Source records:

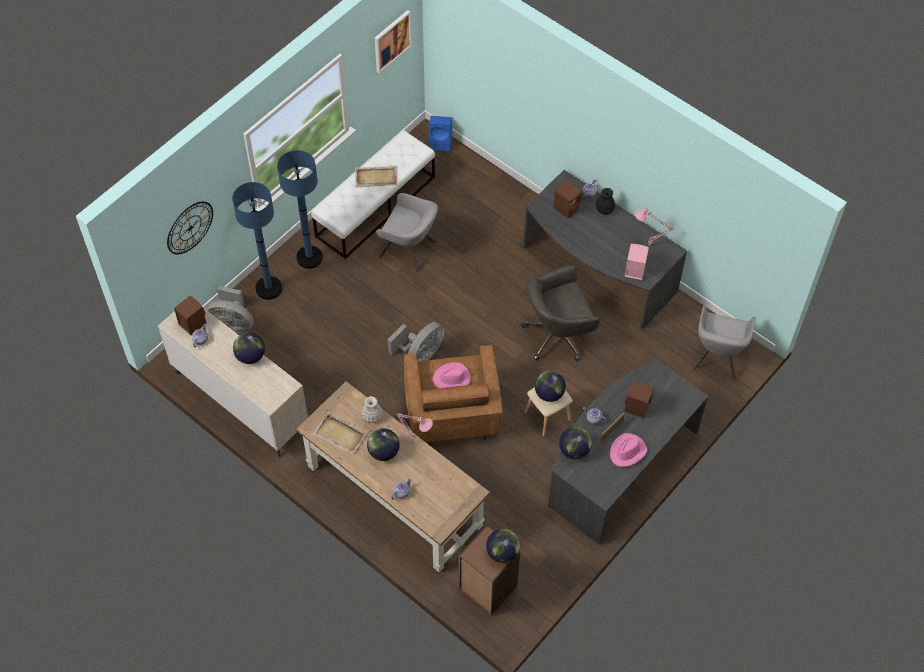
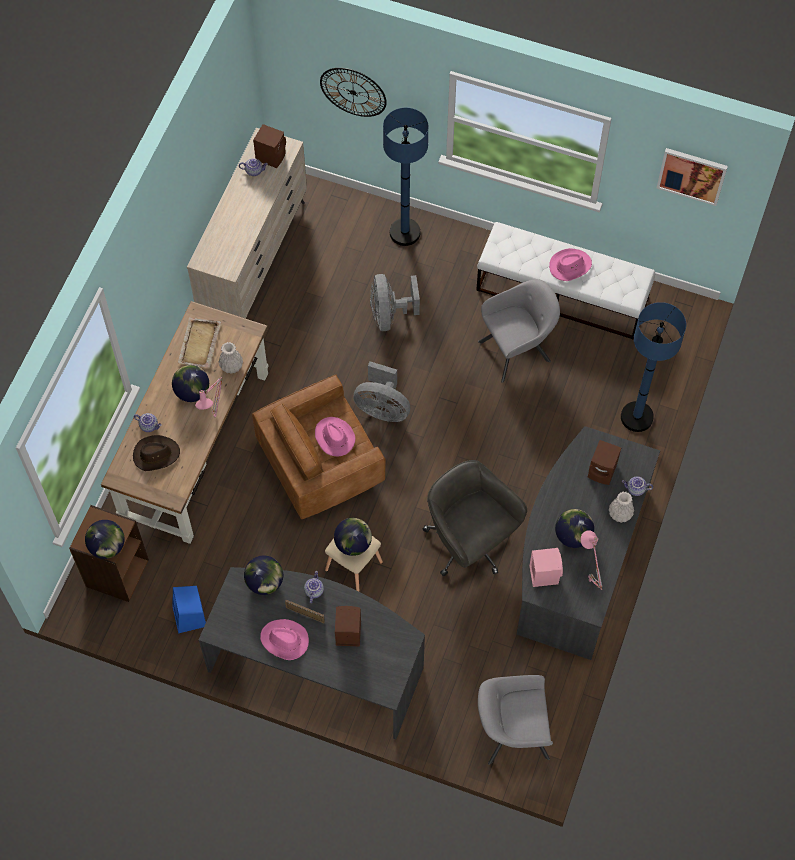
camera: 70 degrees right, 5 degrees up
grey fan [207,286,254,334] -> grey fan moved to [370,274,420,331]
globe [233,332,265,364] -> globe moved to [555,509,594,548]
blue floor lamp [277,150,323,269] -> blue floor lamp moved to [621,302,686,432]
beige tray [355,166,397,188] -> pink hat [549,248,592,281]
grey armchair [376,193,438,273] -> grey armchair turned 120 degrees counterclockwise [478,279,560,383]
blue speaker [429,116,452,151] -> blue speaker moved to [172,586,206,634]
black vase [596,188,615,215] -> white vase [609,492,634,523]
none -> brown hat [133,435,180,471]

TASK STATEMENT: What is needed is an exact copy of every entry, with the pictures removed.

OUTPUT OF THE TASK:
camera: 70 degrees right, 5 degrees up
grey fan [207,286,254,334] -> grey fan moved to [370,274,420,331]
globe [233,332,265,364] -> globe moved to [555,509,594,548]
blue floor lamp [277,150,323,269] -> blue floor lamp moved to [621,302,686,432]
beige tray [355,166,397,188] -> pink hat [549,248,592,281]
grey armchair [376,193,438,273] -> grey armchair turned 120 degrees counterclockwise [478,279,560,383]
blue speaker [429,116,452,151] -> blue speaker moved to [172,586,206,634]
black vase [596,188,615,215] -> white vase [609,492,634,523]
none -> brown hat [133,435,180,471]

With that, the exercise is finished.